C++ Logo


Advanced search

Re: [SG16] Multiple combining characters and P1949R3: C++ Identifier Syntax using Unicode Standard Annex 31

From: Corentin Jabot <corentinjabot_at_[hidden]>
Date: Wed, 6 May 2020 12:00:46 +0200
On Wed, 6 May 2020 at 10:09, Jens Maurer <Jens.Maurer_at_[hidden]> wrote:

> On 06/05/2020 09.09, Corentin Jabot via SG16 wrote:
> > More generally, concatenating 2 NFC sequences is not guaranteed to
> result in an NFC sequence.[1]
> > Maybe NFC verification should be done on C++ tokens, not preprocessor
> token (because then we would have to check twice) ?
> > But I question whether spending so much time on these
> contrived examples is a valuable use of anyone's time.
> >
> > As such, making
> > #define accent(x)x##\uxxxx
> >
> > ill-formed is a course of action that I think should be entertained
> For *any* value of xxxx, including valid XID_Start characters?
> That seems non-desirable: If xxxx is in XID_Start, then \uxxxx is a valid
> single-character identifier, so the concatenation operation is totally
> fine.
> > (Afaict, concatenating 2 valid identifiers results in a valid identifier
> in all cases)
> And \uxxxx might be a valid identifier.

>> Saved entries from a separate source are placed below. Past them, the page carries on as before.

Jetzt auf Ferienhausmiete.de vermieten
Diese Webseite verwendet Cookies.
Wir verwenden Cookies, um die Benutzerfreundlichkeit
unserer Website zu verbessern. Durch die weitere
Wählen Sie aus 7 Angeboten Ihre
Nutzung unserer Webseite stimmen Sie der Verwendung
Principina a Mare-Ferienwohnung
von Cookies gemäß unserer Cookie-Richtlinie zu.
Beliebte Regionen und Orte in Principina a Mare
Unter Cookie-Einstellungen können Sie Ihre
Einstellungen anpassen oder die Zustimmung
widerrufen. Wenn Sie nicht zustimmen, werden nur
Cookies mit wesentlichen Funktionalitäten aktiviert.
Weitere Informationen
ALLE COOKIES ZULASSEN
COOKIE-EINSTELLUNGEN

Let me know if that makes sense:

*identifier* (or *pp-identifier *in P1949R3) are valid NFC as per P1949R3
We know that while arbitrary concatenation if NFC sequences may not be NFC,
concatenating NFC identifiers is always NFC because XID_Start combining are
never combining.
So, from that the wording in P1949R3 seems sufficient ( while
http://wiki.edg.com/pub/Wg21summer2020/SG16/uax31.html is not )
Notably there should not be isolated universal-character-name that are not
well-formed identifiers.

(I don't think forming well formed identifiers from non-well formed bits of
identifiers is a use case we should concerned ourselves with)

> Jens

Received on 2020-05-06 05:04:52